[[ Material supplied open ]]

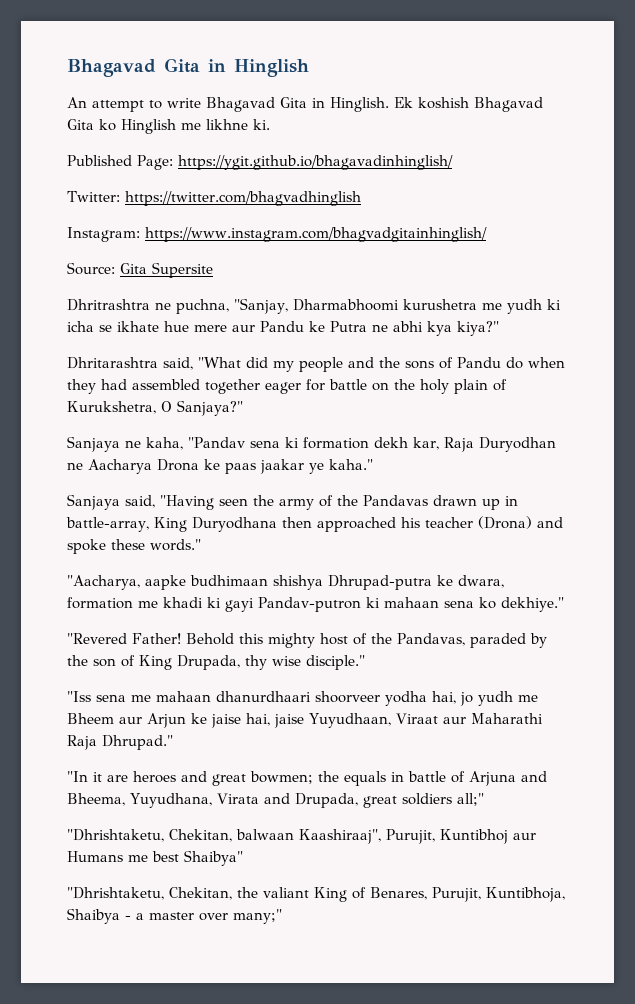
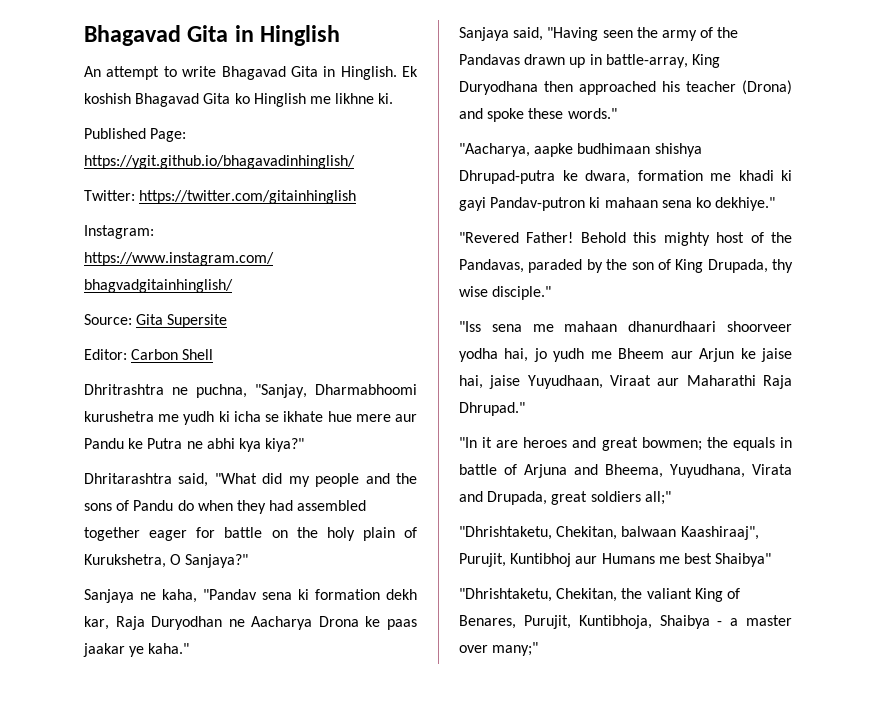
[124,191,361,206] https://twitter.com/bhagvadhinglish -> [139,190,357,204] https://twitter.com/gitainhinglish
(213, 270) none -> [84,349,214,360] // Editor: Carbon Shell

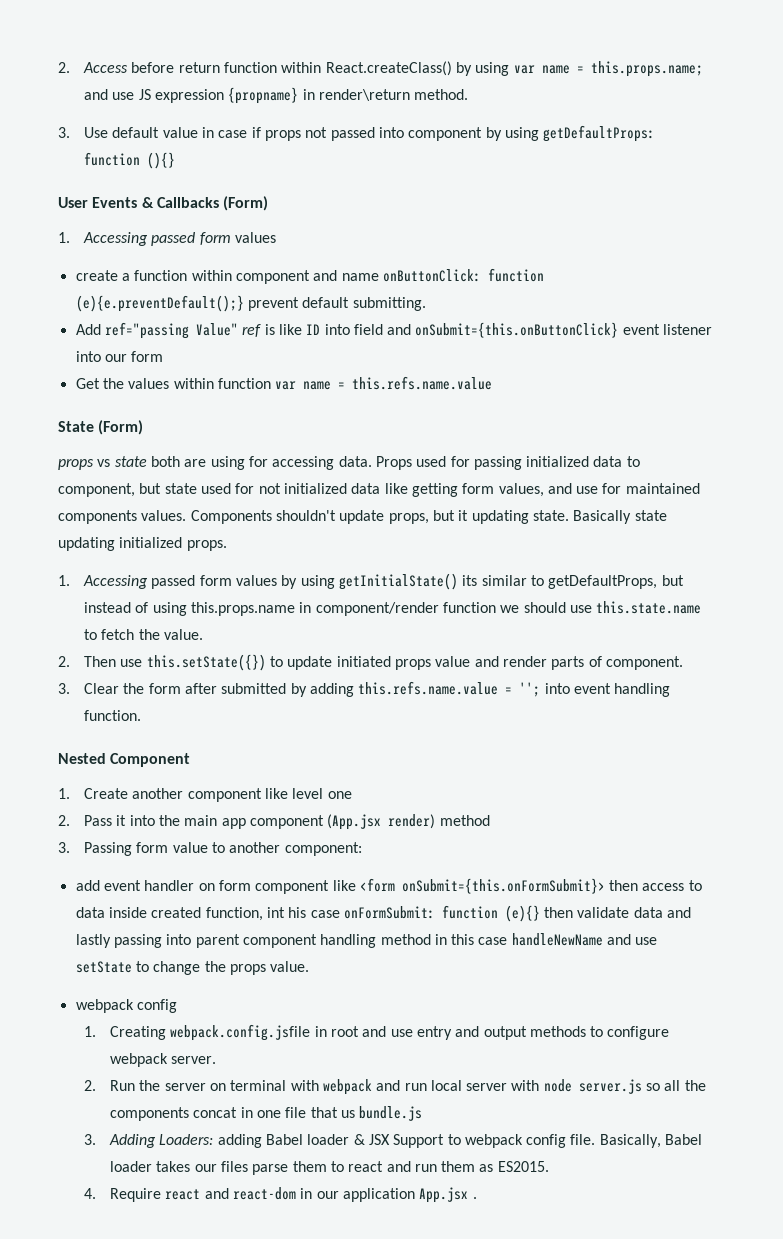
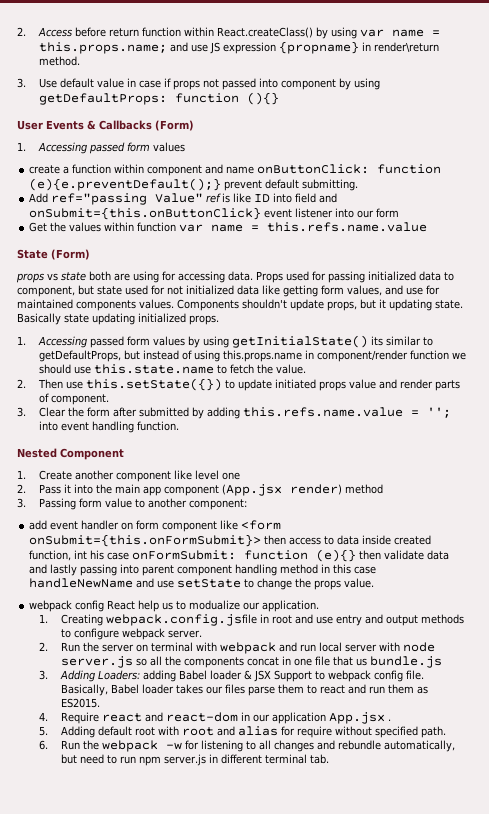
(177, 1006) none -> [107,600,320,612] React help us to modualize our application.
(477, 1198) none -> [38,726,446,738] [38,740,455,752] [60,754,329,766] // 5. Adding default root with root and alias for require without specified path. // 6. Run the webpack -w for listening to all changes and rebundle automatically, but need to run npm server.js in different terminal tab.

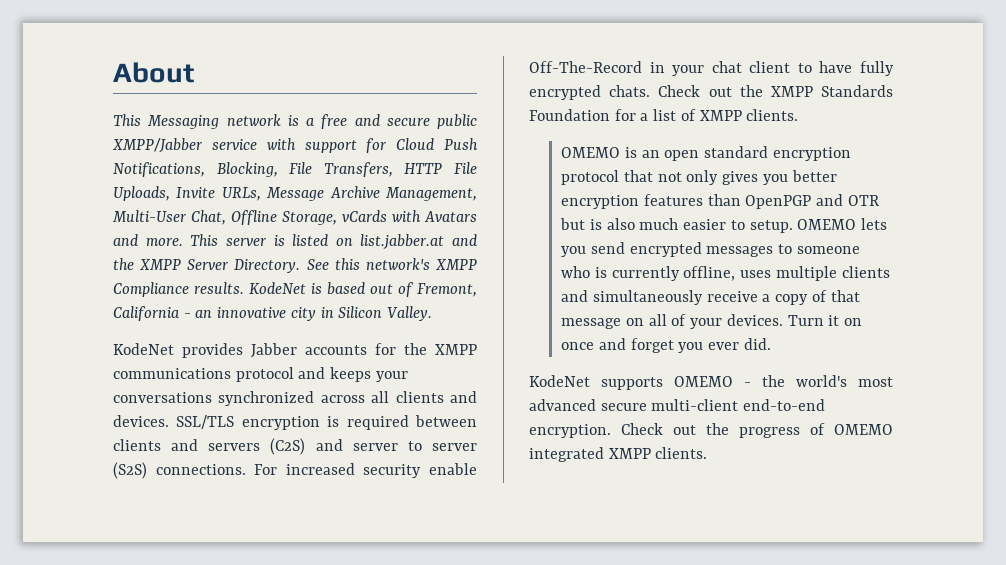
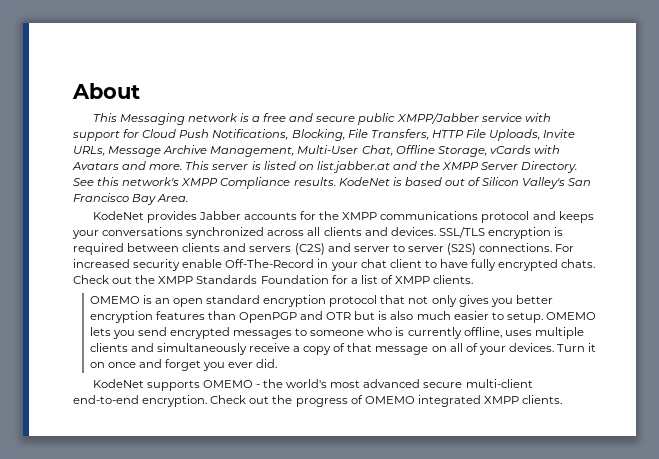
[417,283,477,297] [113,306,433,321] Fremont, California - an innovative city in Silicon Valley. -> [482,177,592,189] [73,193,189,205] Silicon Valley's San Francisco Bay Area.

[[ Material supplied closed ]]

Task instructions ▸ With the pictures omitted, restate word for word the lines above from the line that has "(213, 270) none" up to and including the line that has "(177, 1006) none", and no other lines.

Task result ▸
(213, 270) none -> [84,349,214,360] // Editor: Carbon Shell

(177, 1006) none -> [107,600,320,612] React help us to modualize our application.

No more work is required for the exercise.